Leading statistician Professor David Spiegelhalter claims today that the number of murders in London last year was not out of the ordinary and followed a predictable pattern. Spiegelhalter's report, published today in Significance, the magazine of the Royal Statistical Society, argues that shocking headline numbers are not as surprising as one might think.
Violence in London attracts headlines. After four people were murdered in separate incidents in London on July 10th, 2008, BBC correspondent Andy Tighe said "To have four fatal stabbings in one day could be a statistical freak." But could it? On July 28th thelondonpaper had the front-page headline: "London's murder count reaches 90". But Professor Spiegelhalter states that this number was predictable.
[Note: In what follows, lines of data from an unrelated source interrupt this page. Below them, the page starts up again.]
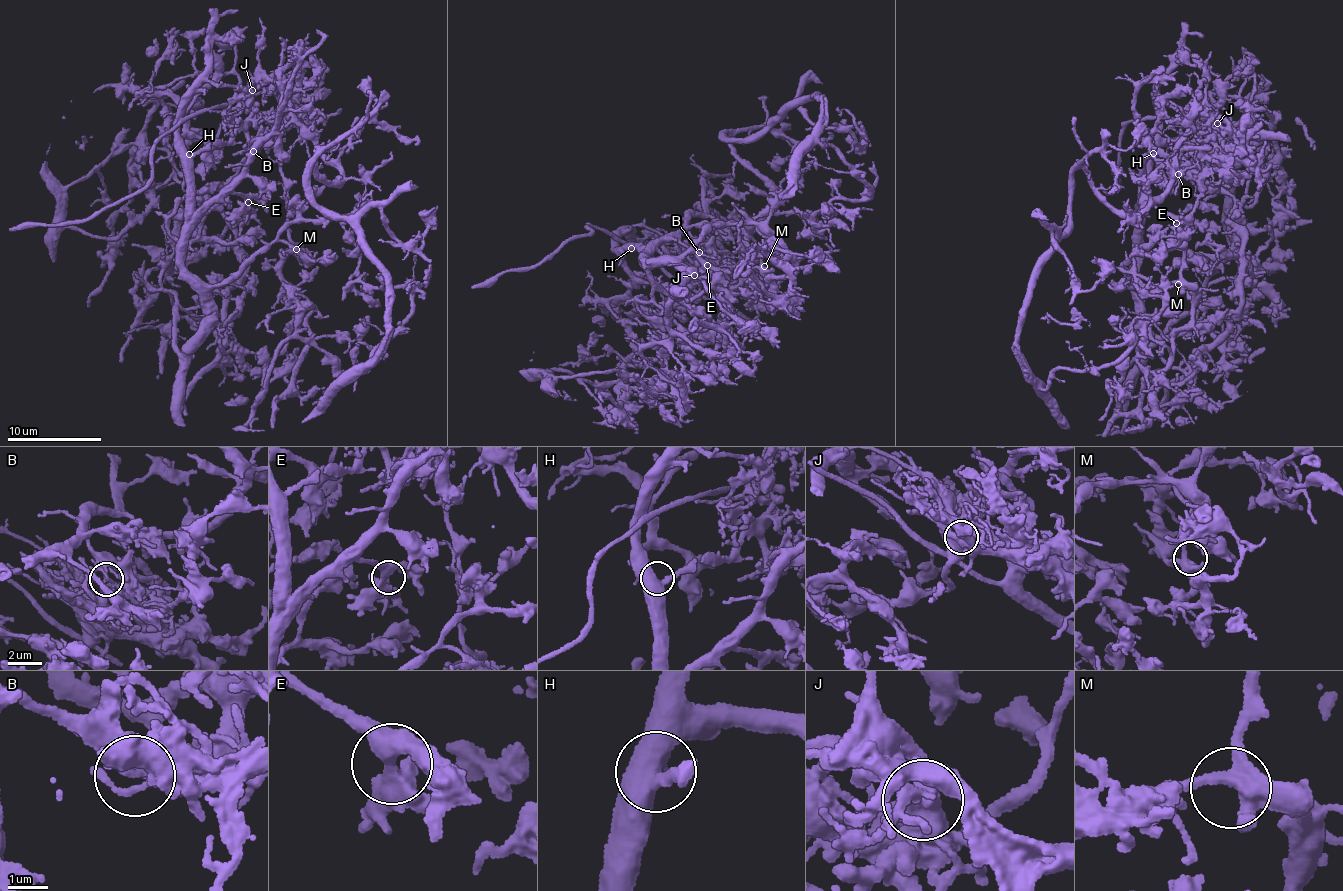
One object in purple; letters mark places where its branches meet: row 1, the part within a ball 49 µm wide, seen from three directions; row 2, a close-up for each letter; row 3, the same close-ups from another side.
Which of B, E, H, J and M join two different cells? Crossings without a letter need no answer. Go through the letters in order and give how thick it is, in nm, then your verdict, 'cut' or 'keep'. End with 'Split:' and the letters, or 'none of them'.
B: 170 nm thick; cut
E: 440 nm thick; keep
H: 440 nm thick; keep
J: 480 nm thick; cut
M: 400 nm thick; keep
Split: B, J

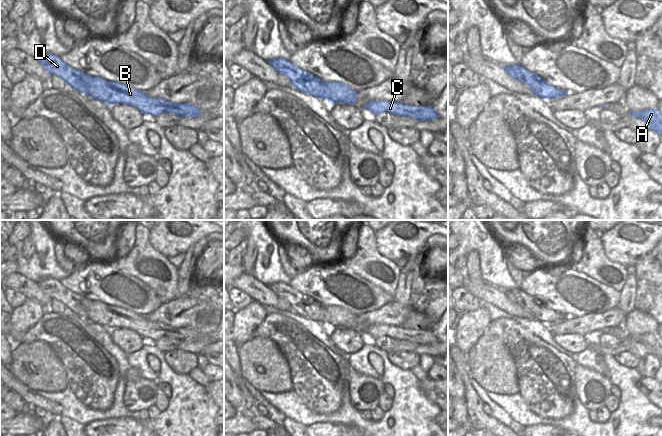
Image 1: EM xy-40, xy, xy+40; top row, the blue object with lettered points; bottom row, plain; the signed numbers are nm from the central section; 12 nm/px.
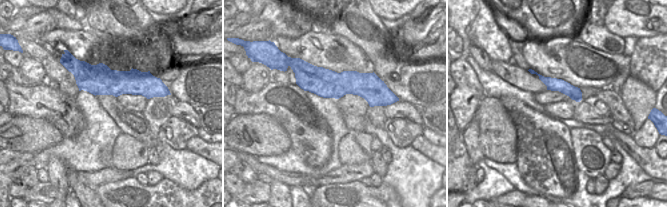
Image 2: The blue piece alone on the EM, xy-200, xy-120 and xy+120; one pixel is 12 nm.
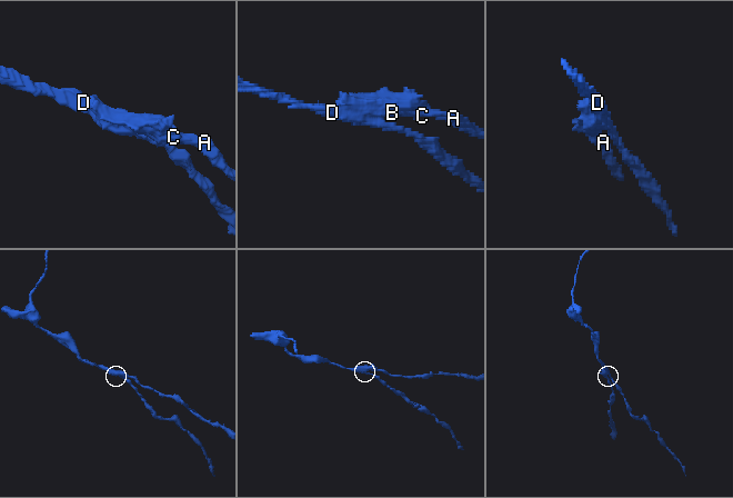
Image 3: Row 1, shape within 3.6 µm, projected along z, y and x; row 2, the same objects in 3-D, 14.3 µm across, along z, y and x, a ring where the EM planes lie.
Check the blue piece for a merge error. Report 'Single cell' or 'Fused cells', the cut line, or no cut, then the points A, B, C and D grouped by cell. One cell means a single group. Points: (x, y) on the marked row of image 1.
Fused cells. Split along xy-40 (84, 73), (86, 93). Groups: A B C / D

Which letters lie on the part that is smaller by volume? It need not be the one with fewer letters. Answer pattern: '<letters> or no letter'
A, B, C

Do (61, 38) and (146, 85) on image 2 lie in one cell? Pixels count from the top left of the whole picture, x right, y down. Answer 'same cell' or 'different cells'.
different cells

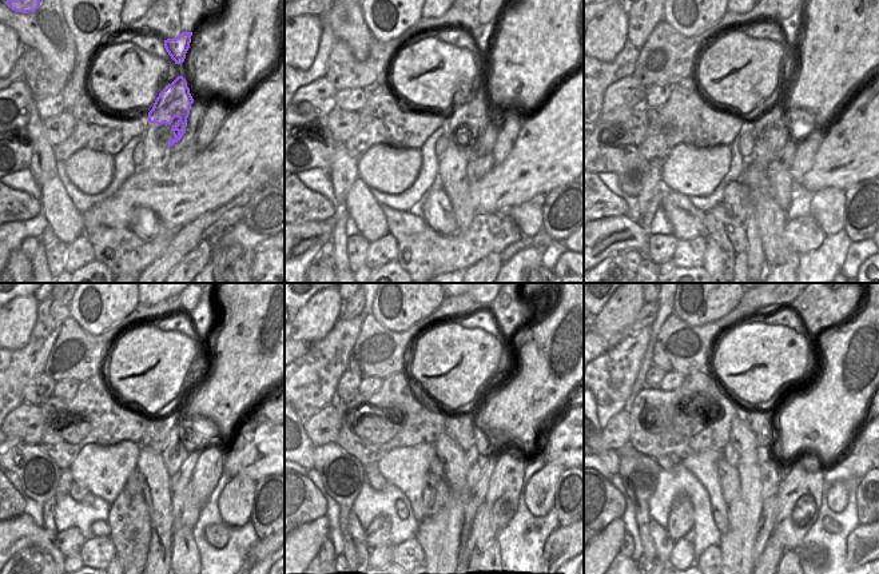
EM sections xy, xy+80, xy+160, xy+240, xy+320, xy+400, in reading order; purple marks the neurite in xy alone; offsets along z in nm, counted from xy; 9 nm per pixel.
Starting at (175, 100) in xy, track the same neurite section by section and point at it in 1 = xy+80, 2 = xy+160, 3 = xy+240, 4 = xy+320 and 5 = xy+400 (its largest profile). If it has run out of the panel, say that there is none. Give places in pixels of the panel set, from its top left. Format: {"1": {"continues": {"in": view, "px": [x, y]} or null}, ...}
{"1": {"continues": {"in": "xy+80", "px": [474, 112]}}, "2": {"continues": {"in": "xy+160", "px": [770, 132]}}, "3": {"continues": {"in": "xy+240", "px": [174, 454]}}, "4": {"continues": {"in": "xy+320", "px": [474, 461]}}, "5": {"continues": {"in": "xy+400", "px": [771, 473]}}}

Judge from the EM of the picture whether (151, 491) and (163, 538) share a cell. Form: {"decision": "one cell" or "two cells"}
{"decision": "one cell"}

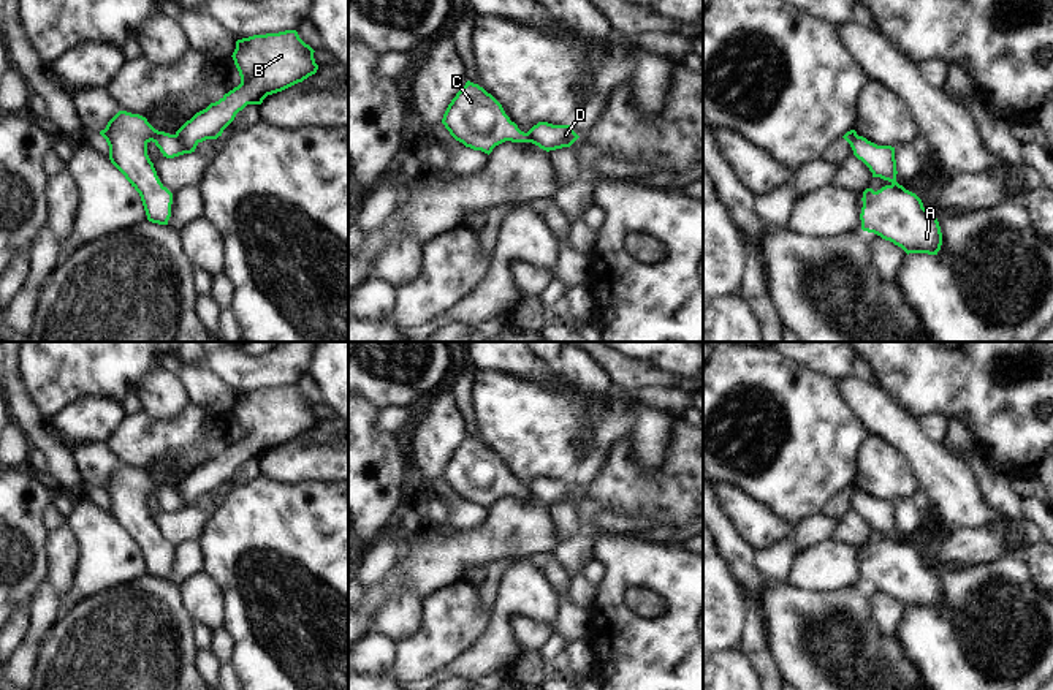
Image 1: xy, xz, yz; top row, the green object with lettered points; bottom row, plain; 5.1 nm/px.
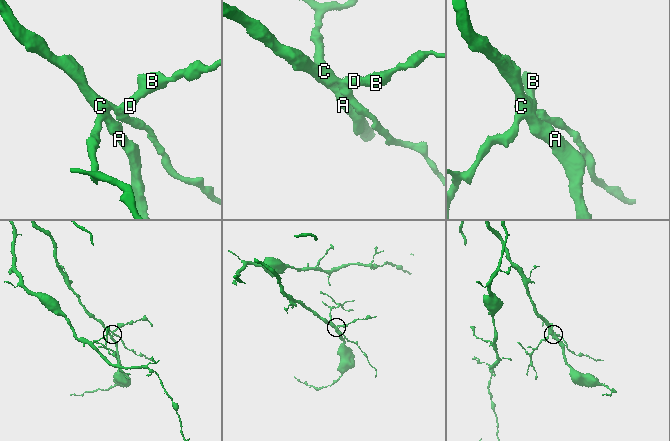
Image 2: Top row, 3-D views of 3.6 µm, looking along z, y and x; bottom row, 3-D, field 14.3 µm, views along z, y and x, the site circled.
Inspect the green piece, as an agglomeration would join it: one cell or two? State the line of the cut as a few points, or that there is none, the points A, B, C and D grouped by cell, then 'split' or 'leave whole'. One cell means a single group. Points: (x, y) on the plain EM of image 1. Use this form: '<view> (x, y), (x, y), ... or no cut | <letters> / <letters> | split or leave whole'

"Murders in London follow a random pattern that makes certain aspects predictable and so we can fairly accurately predict the number of murders there will be as the year progresses," explains Spiegelhalter, the Winton Professor of the Public Understanding of Risk at the University of Cambridge. "We focused on London for this report as there is a general feeling, often driven by the media, that over the last 12 months murders have increased more than would be expected."
Spiegelhalter continues, "We counted how many murders occurred on each day over a three-year period. Four murders on the same day in London would be expected to occur about once every three years, and it has done. Seven days without a murder should occur about six times a year, and it does." Each murder is an unpredictable event, and the report does not imply that specific events can be predicted, only that the overall patterns are remarkably predictable. "Tragic though every murder is, these numbers are not surprising, and there's no evidence of an increasing murder rate."
The study, which looked at the pattern of murders between April 2004 and March 2007, also shows that on around 64% of days we can expect there to be no murders at all. Each year the London Metropolitan Police record around 170 homicides and there has been little change over the last five years.
The Significance report was written in conjunction with the Risk and Regulation Advisory Council (RRAC) set up by the Prime Minister to consider public risk and responses to it. Rick Haythornthwaite, Chair of the RRAC, commented: "There seems to be a misconception that in 2008 London's murder rate suddenly rose; what this article shows is that in fact the numbers have remained fairly stable for the last five years. Statistical evidence must inform any decision making. Those in authority need to remain level headed and offer the general public a thoughtful, proportionate response. Sensible decisions can be made whilst never forgetting that each individual case is of course shocking and a tragedy for those affected."